The temporal information should help you match the information in the sheet with the relevant imaging study: Date of 1st CXR and Date of 2nd CXR are the dates in which the first two X-Ray scans were taken and correspond to the two severity values, the time information in the X-Ray’s DICOM should then allow you to identify the imaging scans that match with those dates.

Date format seems to be inconsistent across date variables (some are in US format and some are in UK format). Why is this? Is there a pattern?

Yes, it is true that the date format is not consistent across all variables, but it should be consistent within each single variable (i.e. if it is UK format, all entries for that variable are in UK format).

The dates of the Date of acquisition of 1st RT-PCR and Date of acquisition of 2n RT-PCR are in US format, however we have seen there are a few instances where some sites have inputted additional text in these fields which will require a small amount of cleaning (e.g. Date of 1st CXR with value [TEXT] - 2020-03-27).

All other dates should be in UK or ISO format.

Have any of the dates been changed systematically as part of the anonymisation process? Or are the dates in the DICOM files and the clinical variables the actual dates of scans and tests?

Most dates in the DICOM files have been offset. The excludes the Acquisition date (if present) and the Study Date, so these can be used to identify the time of scan. In addition, the patient’s DOB has been reset to the year of birth followed by 0101. The dates in the clinical data have not been touched.

There are cases where patients have multiple JSON files. Why is this? Which one is the correct one?

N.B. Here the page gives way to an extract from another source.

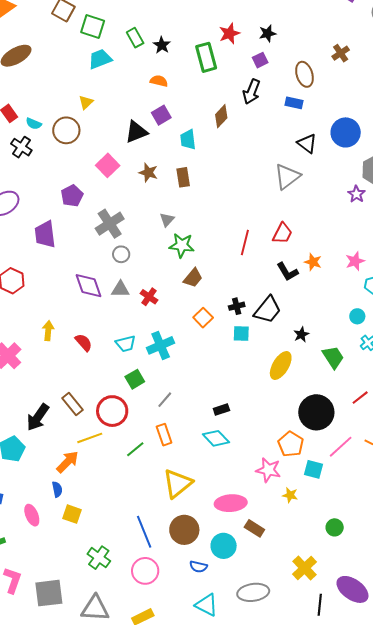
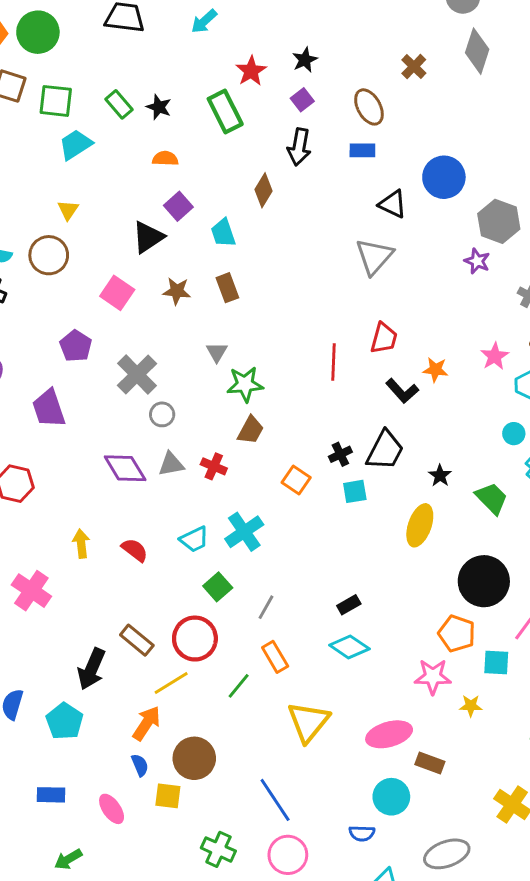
brown trapezoid: (193, 278) -> (251, 430), moved
brown circle: (184, 530) -> (194, 758), moved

Situations with patients who have multiple JSON files can occur when the sites that contribute data to NCCID have uploaded data, then revised/corrected and then re-uploaded it. We are not currently over-writing files, as it would make data management harder. We suggest that for each patient you utilise the latest JSON file that you have available.

Finally, there can also be cases in which the same patient went to two different hospitals, and for which images have been received from two centres separately. In similar situations, the older JSON files should be considered.

How can I combine the clinical data into a single table/dataset, selecting only the most recent “data” and/or “data” files for each patient?

The development team prepared a tool to help you to aggregate JSON metadata and convert the results to CSV files. Please check this repository, where the README contains all the relevant information and the relevant download links.

How do I tell if the clinical data files are for positive and negative patients?

There are two files, with status and data in the filename, that can be used to differentiate between Covid-19 positive and negative patients. Negative patients only have a status file, this is because data providers were told to only submit the minimum information for the control cohort, to make it easier for them. Positives can be identified by the presence of a data file which contains relevant clinical information, such as their medical history. Some positive patients will have both files, but their status file can be ignored.